▶ _Aim of the task_:
Find every line in the items below that contains the word "collection", and copy each of those lines.

━━━━

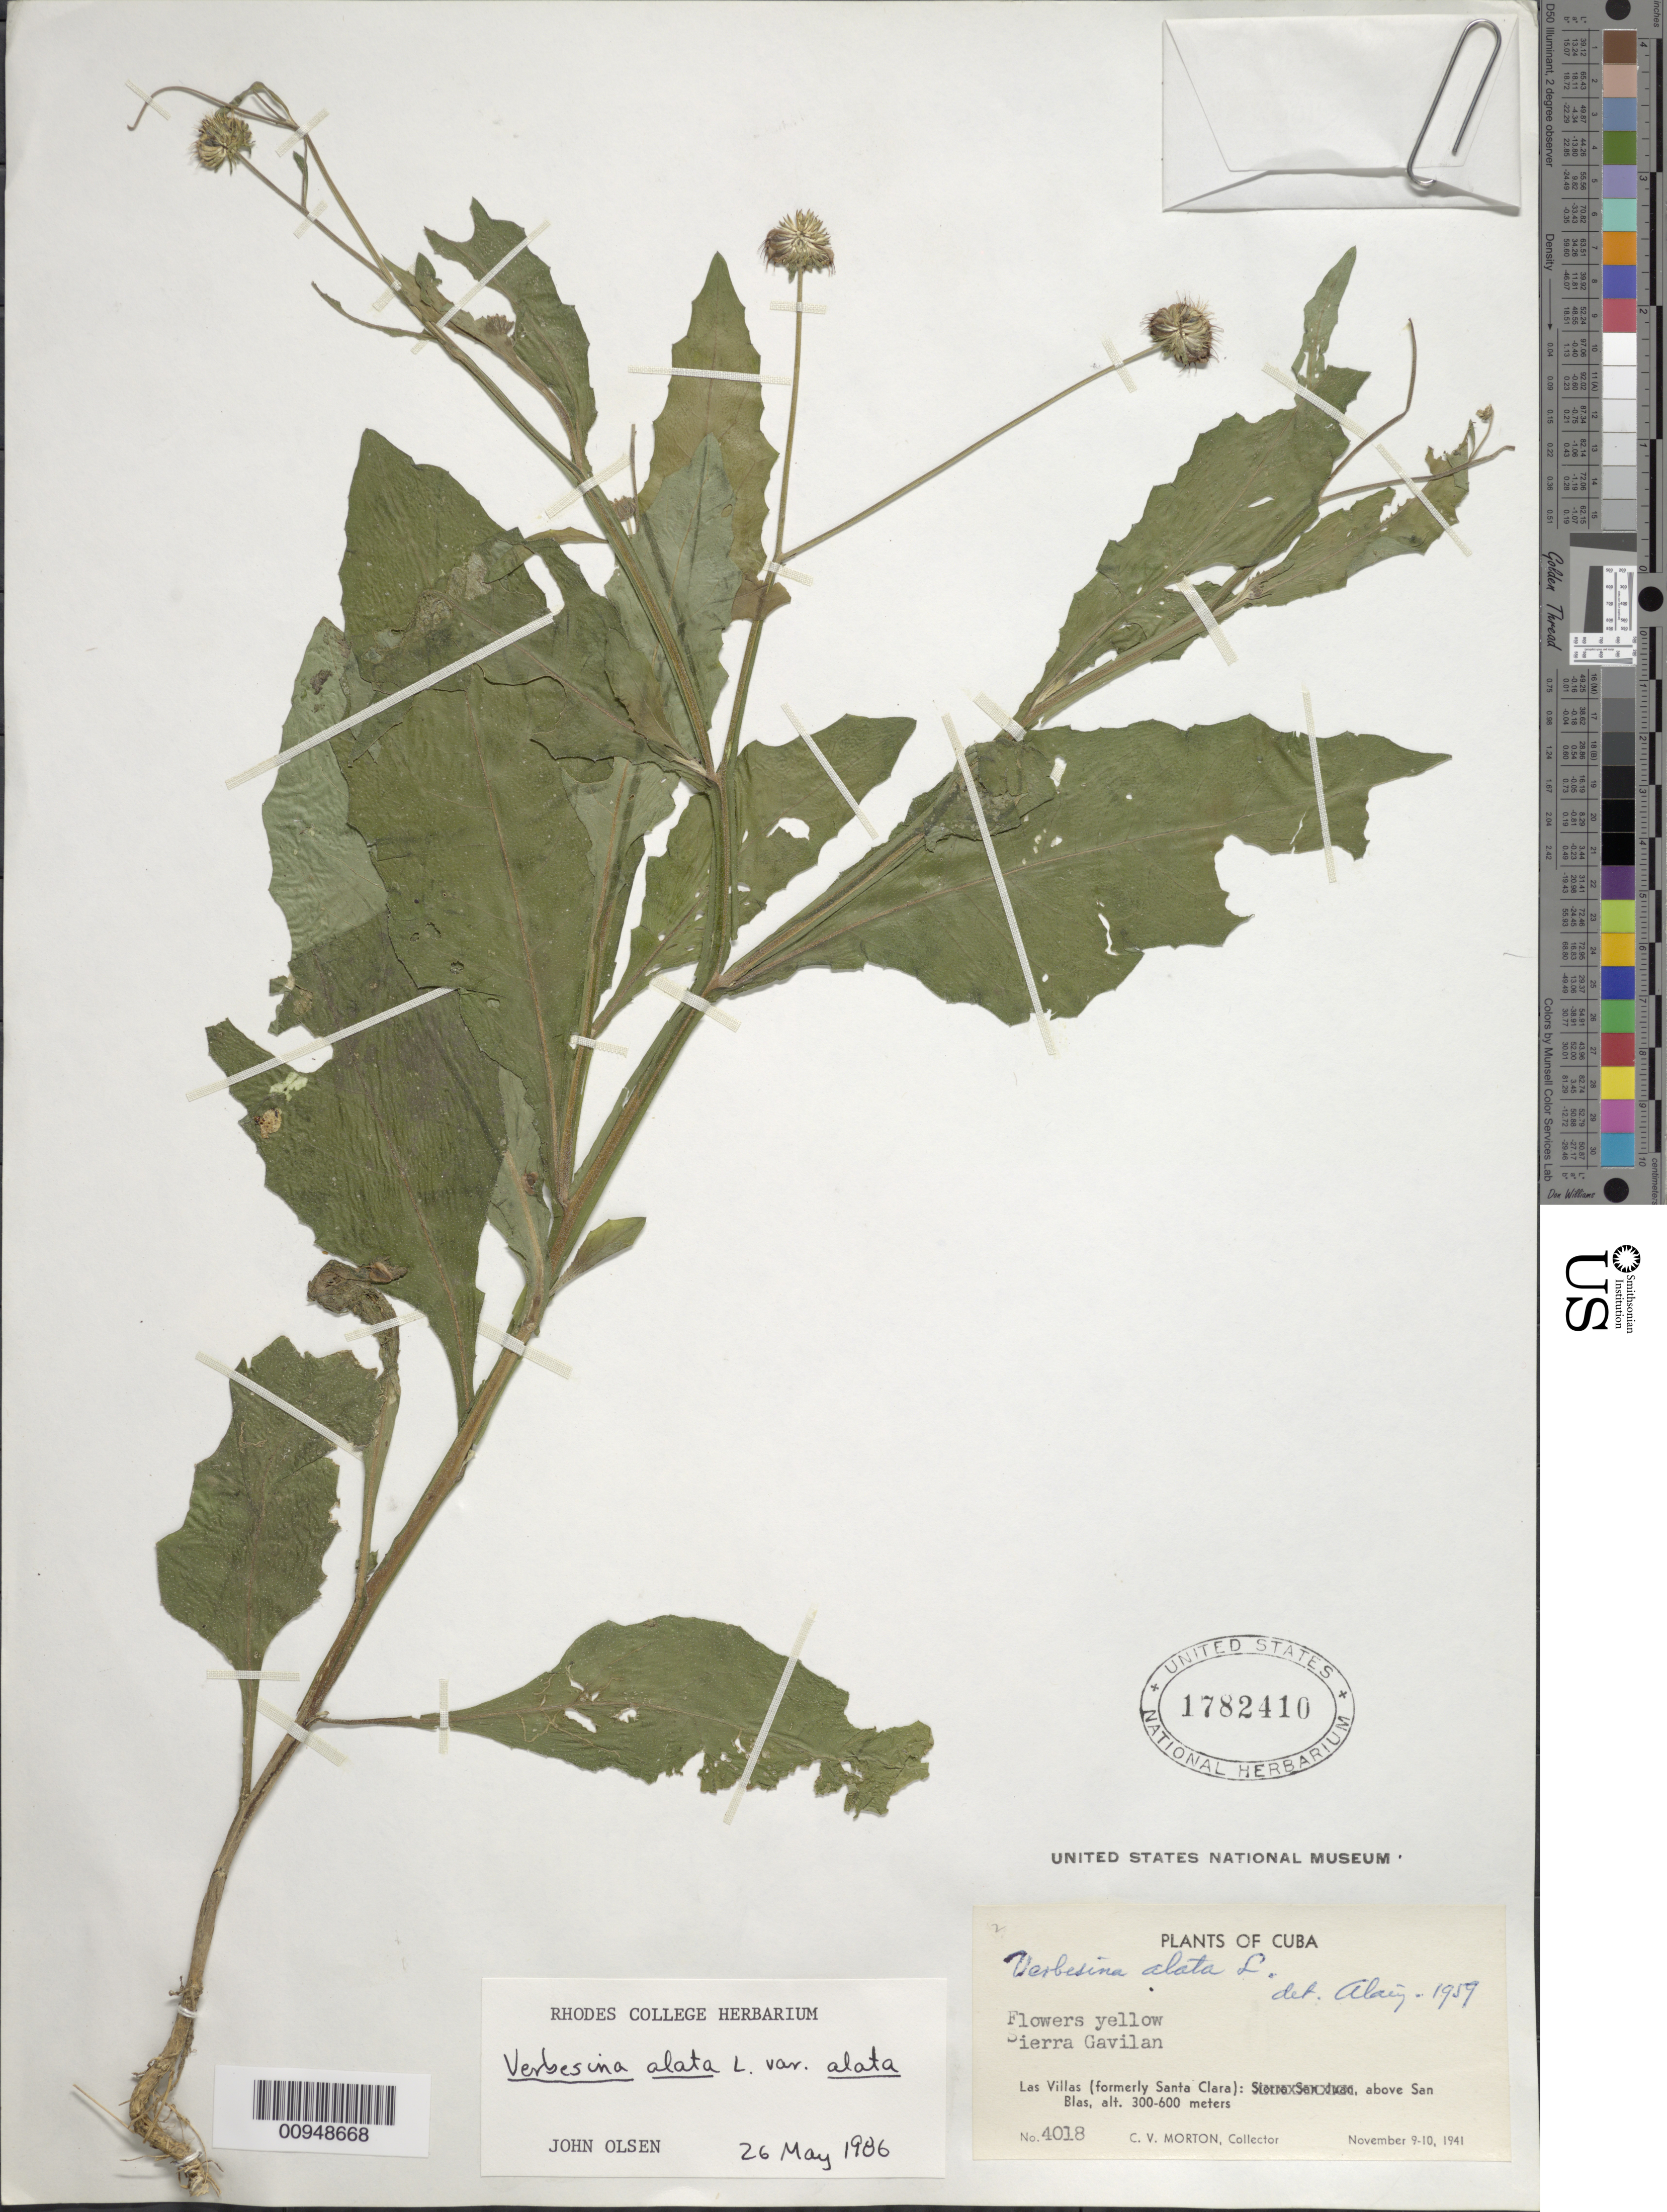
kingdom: Plantae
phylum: Tracheophyta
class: Magnoliopsida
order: Asterales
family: Asteraceae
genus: Verbesina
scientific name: Verbesina alata var. alata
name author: L.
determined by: Olsen, J.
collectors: C. V. Morton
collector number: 4018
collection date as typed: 09 Nov 1941 to 10 Nov 1941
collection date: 1941-11-09/1941-11-10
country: Cuba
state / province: Las Villas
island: Cuba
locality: Above San Blas, Sierra Gavilan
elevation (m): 300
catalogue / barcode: US 1782410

━━━━

▶ _Worked solution_:
collection date as typed: 09 Nov 1941 to 10 Nov 1941
collection date: 1941-11-09/1941-11-10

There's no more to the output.